Last month we paid tribute to the One Book/One Denver program by highlighting objects in our collection that might have been found in the NY apartment of Nick and Nora Charles, the protagonists of The Thin Man by Dashiell Hammett. While choosing those art deco objects from our extensive collection, it was necessary to omit some great pieces that simply would not have fit into the Charles’ lifestyle. They did not cook for themselves, nor did they take care of their own home. Theirs was a high-end cosmopolitan existence. Now, we think it might be fun to peek inside an average American home of the 1930s:
Breakfast was the most important meal of the day. Mom fixed fresh-squeezed orange juice, waffles and coddled eggs, with tea for her and coffee for Dad – "The Bomb" Juice Extractor (c. 1935) from the Vitasphere Mfg. Co. Tacoma, WA, was said to purr as it pulverized pulp at 5000 rpms."The Bomb" refers to the shape, which resembles an artillery shell.
She could make two big Belgian waffles at once in the Twin-O-Matic Waffle Iron (Manning-Bowman & Co., Meriden, CT). This time-saving whiz was designed by Karl Ratliff for the 1939 New York World’s Fair.
Mom kept an eye on her egg as it cooked in the clear glass Eierkocher (Egg Cooker) designed in 1934 by the Bauhaus designer, Wilhem Wagenfeld (1900–1990). Unlike many other Bauhaus teachers, Wagenfeld stayed and worked in Germany during Hitler’s Third Reich. His unwillingness to join the Nazi party however landed him at the front during the war and he subsequently spent time in a Russian POW camp, where it can be presumed that neither eggs nor prisoners were coddled.
Mom served this wholesome fare on Susie Cooper (1902–1995) Dishes (Crown Works, Burslem). Her set contained a teapot for her English breakfast tea and a coffee pot for Dad’s Chase and Sandborne, both in the popular Kestral pattern. Cooper was an English designer who began her career as a young ‘paintress’ at A.E. Gray Pottery and eventually went on to establish her own very successful company.

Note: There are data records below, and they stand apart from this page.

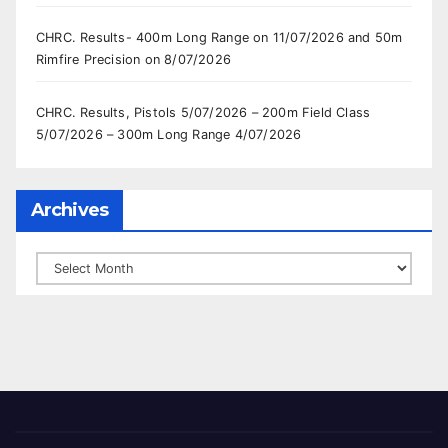
CHRC. Results- 400m Long Range on 11/07/2026 and 50m
Rimfire Precision on 8/07/2026
CHRC. Results, Pistols 5/07/2026 – 200m Field Class
5/07/2026 – 300m Long Range 4/07/2026
Archives
Archives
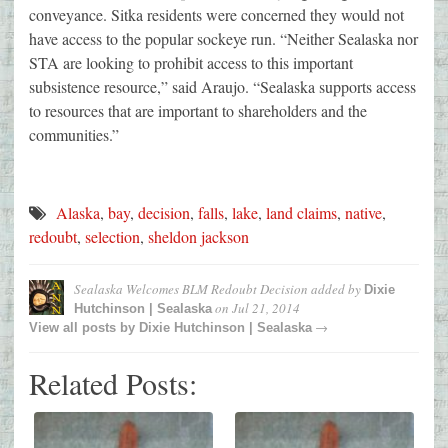
conveyance. Sitka residents were concerned they would not
have access to the popular sockeye run. “Neither Sealaska nor
STA are looking to prohibit access to this important
subsistence resource,” said Araujo. “Sealaska supports access
to resources that are important to shareholders and the
communities.”
Alaska
,
bay
,
decision
,
falls
,
lake
,
land claims
,
native
,
redoubt
,
selection
,
sheldon jackson
Sealaska Welcomes BLM Redoubt Decision
added by
Dixie
on
Jul 21, 2014
Hutchinson | Sealaska
→
View all posts by
Dixie Hutchinson | Sealaska
Related Posts:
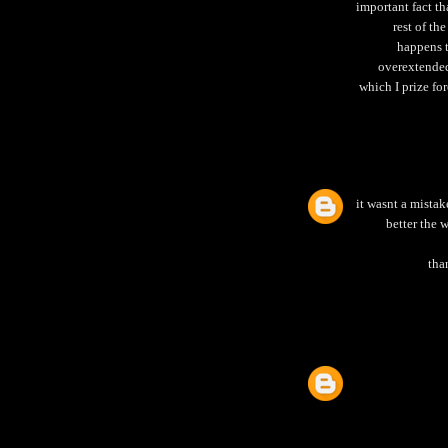
important fact th
rest of th
happens t
overextended
which I prize fo
it wasnt a mistake
better the 
tha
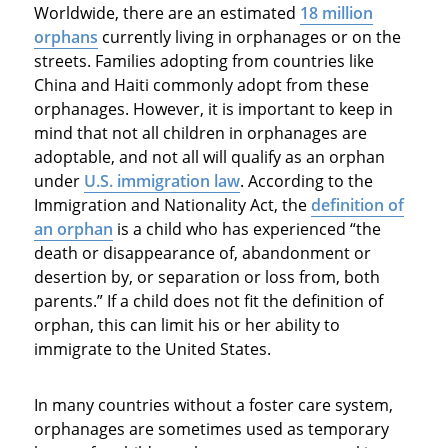
Worldwide, there are an estimated
18 million
orphans
currently living in orphanages or on the
streets. Families adopting from countries like
China and Haiti commonly adopt from these
orphanages. However, it is important to keep in
mind that not all children in orphanages are
adoptable, and not all will qualify as an orphan
under
U.S. immigration law
. According to the
Immigration and Nationality Act, the
definition of
an orphan
is a child who has experienced “the
death or disappearance of, abandonment or
desertion by, or separation or loss from, both
parents.” If a child does not fit the definition of
orphan, this can limit his or her ability to
immigrate to the United States.
In many countries without a foster care system,
orphanages are sometimes used as temporary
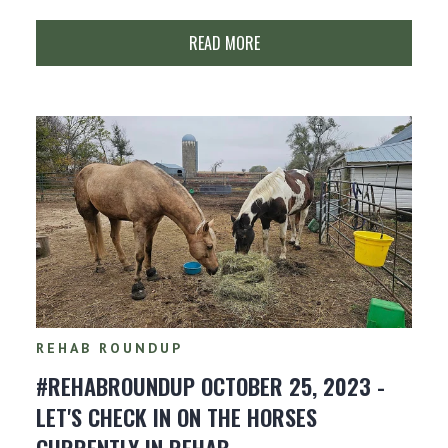
READ MORE
REHAB ROUNDUP
#REHABROUNDUP OCTOBER 25, 2023 -
LET'S CHECK IN ON THE HORSES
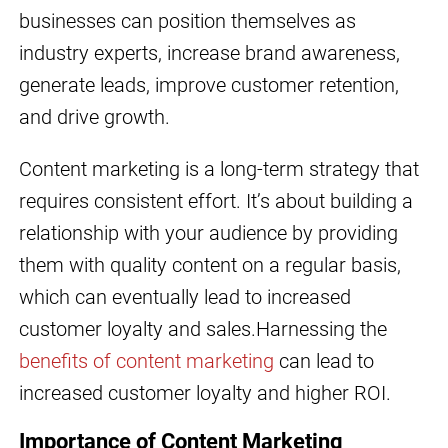
businesses can position themselves as
industry experts, increase brand awareness,
generate leads, improve customer retention,
and drive growth.
Content marketing is a long-term strategy that
requires consistent effort. It’s about building a
relationship with your audience by providing
them with quality content on a regular basis,
which can eventually lead to increased
customer loyalty and sales.Harnessing the
benefits of content marketing
can lead to
increased customer loyalty and higher ROI.
Importance of Content Marketing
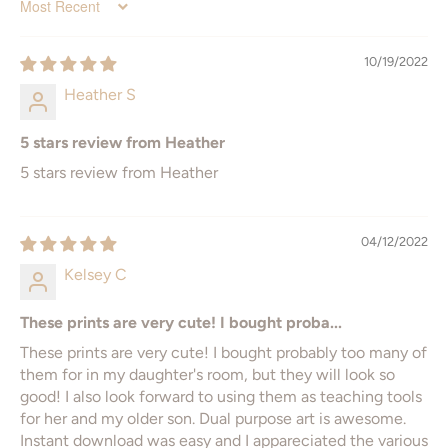
Sort by
12" x 16"
A1 - 594 x 841mm
10/19/2022
16" x 20"
Heather S
18" x 24"
5 stars review from Heather
* ISO = International Standard Organization
5 stars review from Heather
04/12/2022
Kelsey C
These prints are very cute! I bought proba...
These prints are very cute! I bought probably too many of
them for in my daughter's room, but they will look so
good! I also look forward to using them as teaching tools
for her and my older son. Dual purpose art is awesome.
Instant download was easy and I appareciated the various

After the breakfast dishes were done and the family cleared out for the day, it was time to pull out the Electrolux Vacuum Cleaner Model 30 (1937) designed by Lurelle Guild (1898–1986). This streamlined powerhouse was the envy of the neighborhood and helped make short work of keeping the family nest tidy.

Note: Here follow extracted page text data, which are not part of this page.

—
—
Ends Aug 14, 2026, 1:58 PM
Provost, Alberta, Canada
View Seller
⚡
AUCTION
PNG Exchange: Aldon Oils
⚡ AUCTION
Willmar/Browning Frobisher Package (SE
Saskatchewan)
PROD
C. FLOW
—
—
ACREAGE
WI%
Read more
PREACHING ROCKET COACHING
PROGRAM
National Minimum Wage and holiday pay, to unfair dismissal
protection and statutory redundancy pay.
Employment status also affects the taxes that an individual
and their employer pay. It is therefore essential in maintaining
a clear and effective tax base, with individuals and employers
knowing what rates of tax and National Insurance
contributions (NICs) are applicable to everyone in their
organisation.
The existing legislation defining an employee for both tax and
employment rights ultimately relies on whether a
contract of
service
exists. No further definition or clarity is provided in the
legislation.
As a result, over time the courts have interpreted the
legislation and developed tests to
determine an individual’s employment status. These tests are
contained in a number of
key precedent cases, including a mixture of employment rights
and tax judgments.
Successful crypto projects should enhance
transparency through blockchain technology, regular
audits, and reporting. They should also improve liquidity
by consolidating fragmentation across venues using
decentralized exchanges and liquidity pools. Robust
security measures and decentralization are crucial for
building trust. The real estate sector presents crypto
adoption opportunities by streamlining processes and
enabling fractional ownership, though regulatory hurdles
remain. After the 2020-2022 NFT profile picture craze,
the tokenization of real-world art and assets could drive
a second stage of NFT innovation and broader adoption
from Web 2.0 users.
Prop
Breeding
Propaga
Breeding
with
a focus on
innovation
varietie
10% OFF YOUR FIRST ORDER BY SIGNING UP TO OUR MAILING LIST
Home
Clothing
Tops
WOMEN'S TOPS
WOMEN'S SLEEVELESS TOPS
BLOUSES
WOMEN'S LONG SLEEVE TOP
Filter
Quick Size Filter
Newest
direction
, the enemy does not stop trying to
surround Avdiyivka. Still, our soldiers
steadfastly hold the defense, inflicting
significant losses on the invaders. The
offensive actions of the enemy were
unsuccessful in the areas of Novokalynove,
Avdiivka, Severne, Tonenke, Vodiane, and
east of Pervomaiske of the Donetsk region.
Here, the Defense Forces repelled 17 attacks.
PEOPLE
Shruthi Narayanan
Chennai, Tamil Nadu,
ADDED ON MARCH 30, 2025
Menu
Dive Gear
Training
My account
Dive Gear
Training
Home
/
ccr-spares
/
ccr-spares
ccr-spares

Later in the afternoon, with her housework done, Mom could retrieve the latest issue of McCall’s magazine from the McKay Craft Magazine Rack (c. 1934) designed by John Waring Carpenter* (1885–1961) and enjoy a few minutes to herself before starting dinner.
The Chase Electric Snack Server (Chase Brass & Copper Co., Waterbury, CT) cost $12.50 when it hit the market in 1934. It could keep three one-quart Pyrex dishes warm or piping hot – just right for holding her consommé, creamed chicken and peas & carrots at the perfect temperature while she baked the potatoes in her new Top-O-Stove Potato Cookers (c. 1938) from the Na-Mac Products Corp. in Los Angeles, CA.

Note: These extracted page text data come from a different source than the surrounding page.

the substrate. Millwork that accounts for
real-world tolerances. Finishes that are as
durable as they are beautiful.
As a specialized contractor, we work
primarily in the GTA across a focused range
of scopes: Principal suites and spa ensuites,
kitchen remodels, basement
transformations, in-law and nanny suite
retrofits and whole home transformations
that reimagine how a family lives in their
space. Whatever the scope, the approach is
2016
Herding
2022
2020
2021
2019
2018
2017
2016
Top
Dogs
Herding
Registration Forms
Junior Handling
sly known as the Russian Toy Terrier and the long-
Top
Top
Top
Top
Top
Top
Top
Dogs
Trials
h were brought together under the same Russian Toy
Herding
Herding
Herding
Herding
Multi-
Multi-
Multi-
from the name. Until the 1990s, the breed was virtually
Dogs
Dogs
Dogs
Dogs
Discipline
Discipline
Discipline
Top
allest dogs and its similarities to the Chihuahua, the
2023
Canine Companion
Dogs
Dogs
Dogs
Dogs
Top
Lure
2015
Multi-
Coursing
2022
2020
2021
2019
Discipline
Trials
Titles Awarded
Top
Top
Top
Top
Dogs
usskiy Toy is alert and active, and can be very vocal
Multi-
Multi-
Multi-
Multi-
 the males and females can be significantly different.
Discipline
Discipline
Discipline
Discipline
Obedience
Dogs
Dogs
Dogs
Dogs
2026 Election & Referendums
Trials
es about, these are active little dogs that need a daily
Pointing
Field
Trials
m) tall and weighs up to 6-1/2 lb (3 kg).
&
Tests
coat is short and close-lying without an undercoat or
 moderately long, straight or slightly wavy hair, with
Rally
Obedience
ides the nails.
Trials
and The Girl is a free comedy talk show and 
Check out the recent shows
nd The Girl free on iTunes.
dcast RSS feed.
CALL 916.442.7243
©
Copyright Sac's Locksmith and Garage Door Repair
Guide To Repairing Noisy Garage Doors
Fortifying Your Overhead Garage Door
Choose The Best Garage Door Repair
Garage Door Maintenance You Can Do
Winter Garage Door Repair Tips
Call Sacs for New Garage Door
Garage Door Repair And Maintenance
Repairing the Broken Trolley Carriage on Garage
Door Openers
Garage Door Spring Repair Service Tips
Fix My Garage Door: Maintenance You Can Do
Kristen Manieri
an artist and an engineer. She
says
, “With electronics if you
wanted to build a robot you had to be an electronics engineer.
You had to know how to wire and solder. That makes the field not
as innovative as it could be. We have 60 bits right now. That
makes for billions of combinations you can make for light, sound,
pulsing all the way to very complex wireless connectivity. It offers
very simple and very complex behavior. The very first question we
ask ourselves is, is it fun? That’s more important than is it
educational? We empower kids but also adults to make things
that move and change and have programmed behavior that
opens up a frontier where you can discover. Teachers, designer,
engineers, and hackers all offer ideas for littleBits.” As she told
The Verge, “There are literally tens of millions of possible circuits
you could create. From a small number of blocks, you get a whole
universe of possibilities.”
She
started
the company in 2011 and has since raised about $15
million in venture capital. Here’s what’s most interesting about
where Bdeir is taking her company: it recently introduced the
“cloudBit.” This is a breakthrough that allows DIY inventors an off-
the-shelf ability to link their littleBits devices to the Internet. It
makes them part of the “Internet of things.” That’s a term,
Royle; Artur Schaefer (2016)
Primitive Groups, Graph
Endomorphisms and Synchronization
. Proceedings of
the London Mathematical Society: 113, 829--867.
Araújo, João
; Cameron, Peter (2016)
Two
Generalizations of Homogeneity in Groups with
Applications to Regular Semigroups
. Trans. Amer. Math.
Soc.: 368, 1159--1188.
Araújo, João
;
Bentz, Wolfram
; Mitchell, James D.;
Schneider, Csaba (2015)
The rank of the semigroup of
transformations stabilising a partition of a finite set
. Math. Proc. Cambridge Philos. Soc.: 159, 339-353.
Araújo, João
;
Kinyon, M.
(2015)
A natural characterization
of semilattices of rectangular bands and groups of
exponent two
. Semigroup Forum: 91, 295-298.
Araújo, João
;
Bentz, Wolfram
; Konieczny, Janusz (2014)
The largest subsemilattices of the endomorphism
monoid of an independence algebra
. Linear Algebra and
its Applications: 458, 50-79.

After supper, Mom and Dad would likely gather the youngsters in front of the Sparton 558 SLED Radio (1937) designed by Walter Dorwin Teague (1883–1960) to listen to their favorite show before bedtime. On one particular October evening in 1938, seventy years ago this month, the show might have been Orson Welles’s Mercury Theatre. Through a series of unfortunate decisions and coincidences, that performance still lives in infamy as Welles terrorized the nation with H.G. Wells’s The War of the Worlds.
*It was brought to our attention by a kind reader that our former attribution to Warren McArthur of the McKay Craft Magazine Rack mentioned in our last blog was incorrect. The correct designer was, of course, John Waring Carpenter.